The accumulated effect of above discussion is that in the present case the assessee profit as per books is Rs.217,36,599. The law has permitted deduction from the same the tax payable or paid on this profit. The assessee claims Rs.57,68,696 deduction on account of provision for taxation. The figure on the basis of normal rates of tax on Rs.217,36,599 is apparently a correct figure; hence its reduction for the purpose of calculating after tax profit is fully justified. The profit in this year, therefore, for determining the amount under section 12(9A) is Rs.15,967,903 on which distribution of dividend amounting to Rs.77,56,171 is correct appreciation of the facts. This amount is more than 40% of the amount of further tax profit.

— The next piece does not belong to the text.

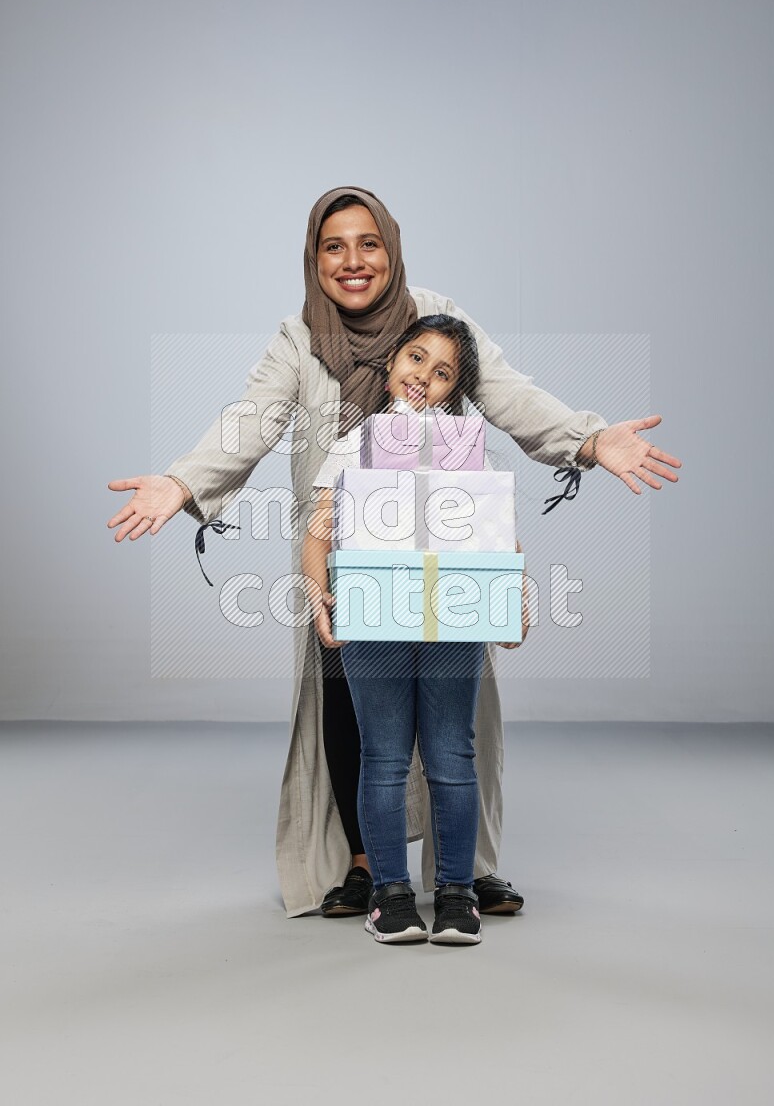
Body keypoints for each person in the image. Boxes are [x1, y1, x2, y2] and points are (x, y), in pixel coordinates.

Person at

In this regard the observation of the learned IAC which needs mentioning is that for determination of profit the excess tax paid in earlier years should be recognized as an asset. He has, therefore, added the excess tax provision of the prior years in the profit for the year and has opined that it was in accordance with the relevant accounting standard. His suggestion, therefore, was that in the profit shown the sum, of Rs.1,04,31,241 being excess of tax in the earlier years, was to be added in the profit of this year under discussion. This reasoning cannot find support from us as the language of the section leaves no room for addition of any previous amount. It is for the reason that clause (59) of part‑I of the Second Schedule clearly speaks that the provision of section 12(9A) shall not apply to a company which distributes at least 40% of its after tax profit of the relevant income, year. The excess tax of the earlier years neither in accounting standards nor in the Income Tax Ordinance becomes a profit of the year in appeal. Another factor that goes to favour this assessee is that while making the regular assessment the department has assessed the assessee at loss. Furthermore, even the present figure on which the assessee has distributed 40% dividend as per department own point of view and instructions of the C.B.R. was subject to allowance of depreciation on the basis of number of shifts. All such things taken into account leaves no doubt that the dividend distributed was more than 40 % of the profit for the year. The distribution of the same by the company, therefore, is well within' parameters fixed under section 12(9A) read with clause (59) part IV of the Second Schedule.

The result is obvious, the tax charged by the department is against law and practice; hence is hereby deleted.

The assessee appeal is accepted in the manner and to the extent as mentioned above.

C.M.A./600/Tax (Trib.)Appeal accepted.